On October 18, 2019, October 25, 2019, and November 11, 2019, putative stockholder class actions were filed in the United States District Court for the Southern District of New York styled, respectively, Gonzalez-Aldama v. Fibrocell Science, Inc., et al., Case No. 1:19-cv-09659 (S.D.N.Y.) Braschuk v. Fibrocell Science, Inc., et al., Case No. 1:19-cv-09915 (S.D.N.Y.) and Burnaska v. Fibrocell Science, Inc., et al., Case No. 1:19-cv-10450 (S.D.N.Y.). Additionally, on October 23, 2019, a putative stockholder class action was filed in the United States District Court for the District of Delaware styled Franchi v. Fibrocell Science, Inc. et al., Case No. 1:19-cv-02001 (D. Del.) (together with the Gonzalez-Aldama, Braschuk and Burnaska actions, the Stockholder Actions). The Stockholder Actions assert claims against the Company and members of the Company’s board of directors (the Individual Defendants).

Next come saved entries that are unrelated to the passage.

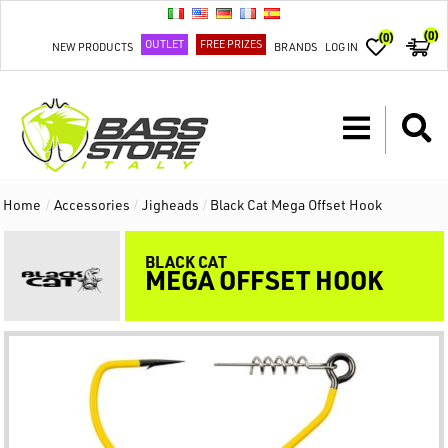
(0)
(0)
OUTLET
FREE PRIZES
NEW PRODUCTS
BRANDS
LOG IN
Home
/
Accessories
/
Jigheads
/
Black Cat Mega Offset Hook
BLACK CAT
MEGA OFFSET HOOK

The complaints in the Stockholder Actions allege that the Company and the Individual Defendants violated Section 14(a) of the Securities Exchange Act of 1934, as amended (Exchange Act), and Rule 14a-9 promulgated thereunder, by failing to disclose in the preliminary proxy statement regarding the Merger that the Company filed with the SEC on Schedule 14-A on October 11, 2019 (the Proxy Statement) certain financial data regarding the Company, including certain inputs regarding Canaccord Genuity Group Inc.’s financial analyses of the Company, and the substance of confidentiality agreements that may have been executed in relation to the Merger. The complaint in the Burnaska action also alleges that the Proxy Statement omitted information regarding alleged conflicts of interest relating to post-transaction employment of, and benefits to members of the Company’s management. The complaints in the Stockholder Actions also allege that the Individual Defendants violated Section 20(a) of the Exchange Act, as control persons who had the ability to prevent the Proxy Statement from being false and misleading. The Stockholder Actions seek, among other things, an injunction preventing consummation of the Merger, an award of damages, and an award of costs and expenses, including attorneys’ fees.

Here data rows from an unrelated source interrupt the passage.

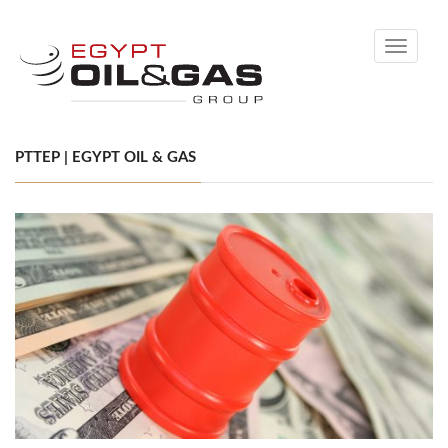
Toggle
navigati
PTTEP | EGYPT OIL & GAS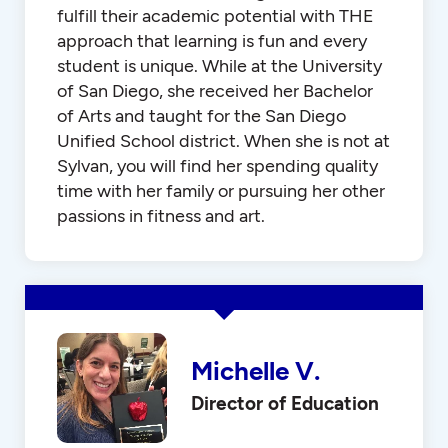
fulfill their academic potential with THE
approach that learning is fun and every
student is unique. While at the University
of San Diego, she received her Bachelor
of Arts and taught for the San Diego
Unified School district. When she is not at
Sylvan, you will find her spending quality
time with her family or pursuing her other
passions in fitness and art.
Michelle V.
Director of Education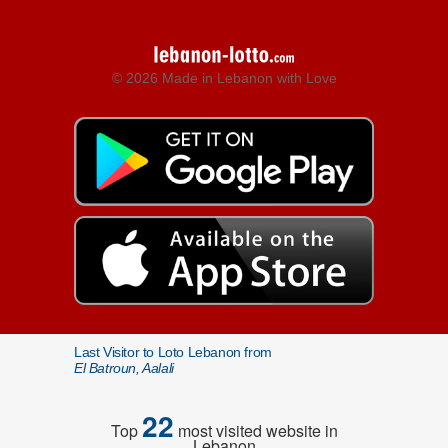
© 2026 Made in Lebanon with Love
Last Visitor to Loto Lebanon from
El Batroun, Aalali
22
Top
most visited website in
Lebanon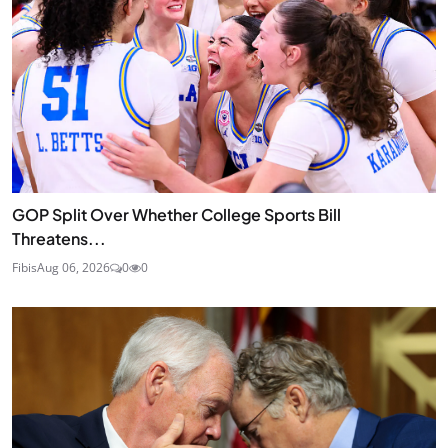
GOP Split Over Whether College Sports Bill
Threatens...
Fibis
Aug 06, 2026
0
0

On October 30, 2019, plaintiff Braschuk sent a letter to the Company’s counsel demanding that the defendants issue an amendment to the Proxy Statement that provides additional disclosures that plaintiff Braschuk alleges were improperly omitted from the Proxy Statement.

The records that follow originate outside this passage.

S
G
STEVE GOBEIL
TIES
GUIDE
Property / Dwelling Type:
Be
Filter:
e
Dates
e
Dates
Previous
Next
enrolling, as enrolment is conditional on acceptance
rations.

On November 11, 2019, plaintiff Burnaska sent a similar letter the Company’s counsel demanding that the defendants issue an amendment to the Proxy Statement that provides additional disclosures.

The Company intends to defend against the Stockholder Actions, however it’s reasonably possible that a loss may be incurred. At this time, the Company is unable to estimate the potential loss or range of losses.